# Actinic lightning



## taylor775 (May 11, 2006)

Hi Guys/Gals,

Question in new to the Aquarium plant hobby. I had a powercompact dual strip light one with a normal light and one with a actinic light. Is using the actinic harmful to plants or no.


----------



## akos (Dec 14, 2005)

I don't think actinic is harmful, but lots of folks say that its not very useful for planted tanks. Basically its the wrong wavelength for plants to utilize it for energy. Prob. best off swapping the actinic tube to something in the 8K -10K range.


----------



## jbierce (May 11, 2006)

Plants won't get much out of actinic lighting, so it's not really worth having unless you like the look of it. In deeper waters the red end of the spectrum is mostly lost, which is why most ocean life have adapted to utilizing the blue spectrum so efficiently. While these deepwater creatures can also grow like weeds under normal daylight tubes, our freshwater plants simply aren't adapted to use only one part of the spectrum. The best tubes to use are the 5500K-6500K for fast growth, but many people like the looks of the higher spectrum (8000K-10000K).

JBierce


----------



## jude_uc (Feb 7, 2006)

Besides not contributing to the overall growth of your plants, I think the plants look better without the actinic lights. My history has gone from 10,000/actinic --> 6,700 --> 10,000. So far, I'm liking the 10,000 the best because it makes my dwarf blue gouramis look amazing. 

-Adam


----------



## joseney21 (May 11, 2006)

i know color wise things look better (imo) in the 10k-14k spectrum, below 10k is too yellow but then again i only have experience messing with lighting in my saltwater reef (just starting to setup my freshwater planted). same principle applies though, things grow better in the 6500 range but look better in the 10k range. for a saltwater tank the actinics make the corals fluoresce, i've never heard of freswater plants glowing so it would seem the actinic is useless in this application...this all just my speculation though, lol.


----------



## taylor775 (May 11, 2006)

Would it actually harm the plants if used.  I have heard that it doesnt affect the plants in any way.


----------



## jude_uc (Feb 7, 2006)

No, the actinic doesn't harm the plants at all, it just doesn't do anything for them. I had a half and half for a while and the plants grew, just very slowly.

-Adam


----------



## jbierce (May 11, 2006)

No, plants aren't harmed by actinic lighting; in fact in a small way it actually helps them. Like all life forms that use photosynthesis, plants utilize light from mostly the red and blue parts of the spectrum. Sunlight has an abundance of both, but water filters out the red faster than the blue. Because of this, deepwater photosynthetic critters don't see much in the way of red light; so over time they've adapted to more efficiently use blue. That's the reason behind actinic lighting in saltwater tanks where deepwater corals are kept. Freshwater plants live in more shallow waters (or out of the water) where there's a good deal of red available. Giving them actinic lights will give them part of what they want, but not all of what they require. It's not a case of harming them, but rather a case of inadequacy.

JBierce


----------



## Salt (Apr 5, 2005)

I am one who disagrees that actinics "don't do anything for plants." Rather, if you have adequate lighting in the 5500 - 10000K range, then I believe actinics make very good supplemental lighting. Plants _do use_ light in that wavelength. In my own experimentation, I have found that plants respond better when _supplemental_ actinic lights are used. There is a speaker in the AGA 2001 DVD that also reports similar findings.

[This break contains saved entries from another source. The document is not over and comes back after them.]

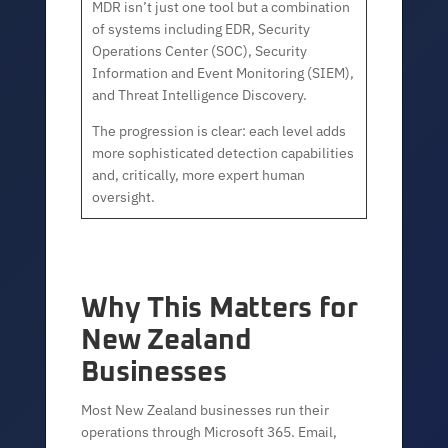
MDR isn’t just one tool but a combination
of systems including EDR, Security
Operations Center (SOC), Security
Information and Event Monitoring (SIEM),
and Threat Intelligence Discovery.
The progression is clear: each level adds
more sophisticated detection capabilities
and, critically, more expert human
oversight.
Why This Matters for
New Zealand
Businesses
Most New Zealand businesses run their
operations through Microsoft 365. Email,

Personally I have a 150W 6500K metal halide with two 32 watt actinic power compacts. The actinics simulate the backdrop of a blue sky and produce very natural looking lighting.


----------



## jhj (Feb 18, 2006)

I have been told that if the PC fixture is 260W and half is actinic, you basically only have 130W of lights for your plants.

The good news is that replacecment bulbs are not that expensive, look on ebay and you can find 4 6500k bulbs for under $30


----------



## jbierce (May 11, 2006)

That's not really the case, since plants do actually use actinic lights; it's just not their ideal spectrum. Plants will utilize them much better when mixed with full spectrum tubes. If you're buying new lights then by all means buy daylight and not actinic, but if you already have actinic lights you won't be harming your plants at all. In fact they'll be able to use them to some degree.

JBierce


----------



## jude_uc (Feb 7, 2006)

In Tom Barr's write up, it seems that red light stimulates glucose synthesis whereas blue light stimulates starch degradation. Also, since the photosynthetic range is 400-700nm and actinic light is at 420nm, it's at the edge of the absorptive range. Again, actinic light doesn't hurt, but both from my experience, and my reading of the Barr's collection of research, actinic light does little to aid the synthesis basic structural materials. However, in the end, perhaps it doesn't really matter too much and you should just go for what looks good.

-Adam


----------